-- Extract provided --
***

But getting back to the question, I don’t tell my psychiatrist everything. We just rarely get into the past, we focus on the PRESENT and my life NOW. He tries to bolster my self-esteem and confidence. He tries to explain that my fears are mostly paranoia, that everyone is leaving me alone. He asks general questions like how am I feeling, how is my life is going, He has put me on a new med and asks how it’s working. I haven’t been in a crisis for quite awhile so life has slowed down.

I’ve kept hidden my memories of domestic violence when I was 15, particularly about who it was with, I used to be honest, around the time; got told I was a liar and then I suppressed it, I told everyone it was all abusive hallucinations (even though I do have some nasty ones anyway, so not a complete lie) and then hid it from myself. It’s rearing up again and I think this time for good. So for all the time I’ve been with adult services, I’ve lied about that and even though these memories make me unstable, like recently. I’ve tried talking about it, with my nurse, but I have a huge block. It just makes me burn up and really physically show anxiety I shake, lose speech, and want to cry.

***

Saved entries:
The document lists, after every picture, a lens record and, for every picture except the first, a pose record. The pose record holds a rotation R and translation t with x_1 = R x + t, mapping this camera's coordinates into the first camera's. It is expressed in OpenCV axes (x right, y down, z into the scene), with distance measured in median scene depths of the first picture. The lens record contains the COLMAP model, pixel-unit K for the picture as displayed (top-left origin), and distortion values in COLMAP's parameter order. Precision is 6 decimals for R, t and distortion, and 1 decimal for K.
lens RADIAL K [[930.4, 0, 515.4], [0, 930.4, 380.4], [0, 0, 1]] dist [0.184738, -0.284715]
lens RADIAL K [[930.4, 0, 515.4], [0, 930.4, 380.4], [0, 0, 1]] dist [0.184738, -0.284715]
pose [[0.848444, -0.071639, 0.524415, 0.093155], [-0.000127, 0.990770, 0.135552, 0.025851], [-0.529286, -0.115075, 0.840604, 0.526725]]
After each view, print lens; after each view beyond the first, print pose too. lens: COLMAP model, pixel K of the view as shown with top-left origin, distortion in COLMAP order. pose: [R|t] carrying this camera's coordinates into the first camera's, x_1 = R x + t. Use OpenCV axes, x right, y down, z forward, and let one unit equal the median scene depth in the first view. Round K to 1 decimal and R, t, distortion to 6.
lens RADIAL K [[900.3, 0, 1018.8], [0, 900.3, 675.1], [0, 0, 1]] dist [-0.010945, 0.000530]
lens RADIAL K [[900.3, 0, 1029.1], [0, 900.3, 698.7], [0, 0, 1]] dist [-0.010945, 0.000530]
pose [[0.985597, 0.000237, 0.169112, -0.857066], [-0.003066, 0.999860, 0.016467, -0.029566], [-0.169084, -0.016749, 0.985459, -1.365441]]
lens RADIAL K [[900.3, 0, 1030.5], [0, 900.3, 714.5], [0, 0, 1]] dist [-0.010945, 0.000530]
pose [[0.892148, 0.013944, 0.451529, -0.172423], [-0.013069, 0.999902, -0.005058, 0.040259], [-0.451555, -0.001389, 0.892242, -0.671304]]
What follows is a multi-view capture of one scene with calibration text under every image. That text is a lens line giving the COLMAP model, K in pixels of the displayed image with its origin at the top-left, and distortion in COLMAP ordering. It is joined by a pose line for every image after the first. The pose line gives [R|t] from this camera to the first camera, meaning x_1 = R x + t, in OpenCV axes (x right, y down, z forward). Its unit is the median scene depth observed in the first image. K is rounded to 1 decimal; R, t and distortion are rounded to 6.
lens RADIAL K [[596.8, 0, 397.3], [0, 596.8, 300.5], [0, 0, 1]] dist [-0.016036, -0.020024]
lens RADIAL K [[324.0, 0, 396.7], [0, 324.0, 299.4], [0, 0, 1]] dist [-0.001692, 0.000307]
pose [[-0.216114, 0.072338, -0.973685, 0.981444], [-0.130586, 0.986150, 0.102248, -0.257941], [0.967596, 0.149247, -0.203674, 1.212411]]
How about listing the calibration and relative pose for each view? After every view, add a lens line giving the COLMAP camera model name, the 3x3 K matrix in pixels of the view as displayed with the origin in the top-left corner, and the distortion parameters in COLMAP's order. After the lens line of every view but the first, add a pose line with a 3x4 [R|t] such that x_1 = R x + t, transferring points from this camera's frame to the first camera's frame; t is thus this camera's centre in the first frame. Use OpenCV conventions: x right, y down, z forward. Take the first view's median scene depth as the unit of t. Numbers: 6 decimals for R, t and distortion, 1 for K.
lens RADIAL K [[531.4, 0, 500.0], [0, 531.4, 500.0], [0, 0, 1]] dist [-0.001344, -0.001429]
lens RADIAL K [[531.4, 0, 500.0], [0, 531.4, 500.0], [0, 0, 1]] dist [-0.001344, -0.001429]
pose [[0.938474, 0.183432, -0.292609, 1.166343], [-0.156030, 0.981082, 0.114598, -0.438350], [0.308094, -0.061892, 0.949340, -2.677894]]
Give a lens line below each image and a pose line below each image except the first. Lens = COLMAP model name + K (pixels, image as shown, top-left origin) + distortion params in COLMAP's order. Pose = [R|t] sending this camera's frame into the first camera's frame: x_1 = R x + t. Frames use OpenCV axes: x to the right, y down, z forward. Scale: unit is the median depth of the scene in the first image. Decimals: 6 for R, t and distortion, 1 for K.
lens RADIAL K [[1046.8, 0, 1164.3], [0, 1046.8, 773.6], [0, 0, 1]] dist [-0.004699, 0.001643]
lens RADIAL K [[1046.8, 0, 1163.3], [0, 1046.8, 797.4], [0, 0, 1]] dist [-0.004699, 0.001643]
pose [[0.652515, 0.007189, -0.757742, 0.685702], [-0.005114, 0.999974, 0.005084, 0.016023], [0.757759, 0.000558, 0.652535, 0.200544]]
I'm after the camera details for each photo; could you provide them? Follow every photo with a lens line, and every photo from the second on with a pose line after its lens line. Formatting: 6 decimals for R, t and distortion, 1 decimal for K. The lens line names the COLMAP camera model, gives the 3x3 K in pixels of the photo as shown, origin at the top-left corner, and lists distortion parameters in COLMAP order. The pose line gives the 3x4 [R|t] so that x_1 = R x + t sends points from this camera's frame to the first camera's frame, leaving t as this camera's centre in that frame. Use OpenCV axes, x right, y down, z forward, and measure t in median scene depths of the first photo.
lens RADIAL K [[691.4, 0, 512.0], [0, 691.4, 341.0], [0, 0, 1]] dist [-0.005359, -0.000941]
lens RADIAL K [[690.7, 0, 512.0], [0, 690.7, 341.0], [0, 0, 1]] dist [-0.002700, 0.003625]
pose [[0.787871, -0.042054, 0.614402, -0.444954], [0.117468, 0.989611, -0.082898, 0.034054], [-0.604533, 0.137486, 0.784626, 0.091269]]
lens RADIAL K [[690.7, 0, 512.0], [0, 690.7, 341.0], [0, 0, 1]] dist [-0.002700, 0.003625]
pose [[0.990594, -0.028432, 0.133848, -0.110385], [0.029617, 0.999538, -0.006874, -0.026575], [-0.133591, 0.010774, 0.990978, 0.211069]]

***

-- Problems to work on --
#1 In the account, why did the writer stop being honest about the memories of domestic violence from age 15? Answer in one to three sentences.
#2 From the account, copy word for word the part that opens with the words containing "But getting back" and closes with "has slowed down.".

-- Results for each task --
#1 The writer was honest at first, around the time it happened, but was told they were a liar. After that, the writer suppressed the memories, told everyone they were abusive hallucinations, and eventually hid them even from the writer's own mind.

#2
But getting back to the question, I don’t tell my psychiatrist everything. We just rarely get into the past, we focus on the PRESENT and my life NOW. He tries to bolster my self-esteem and confidence. He tries to explain that my fears are mostly paranoia, that everyone is leaving me alone. He asks general questions like how am I feeling, how is my life is going, He has put me on a new med and asks how it’s working. I haven’t been in a crisis for quite awhile so life has slowed down.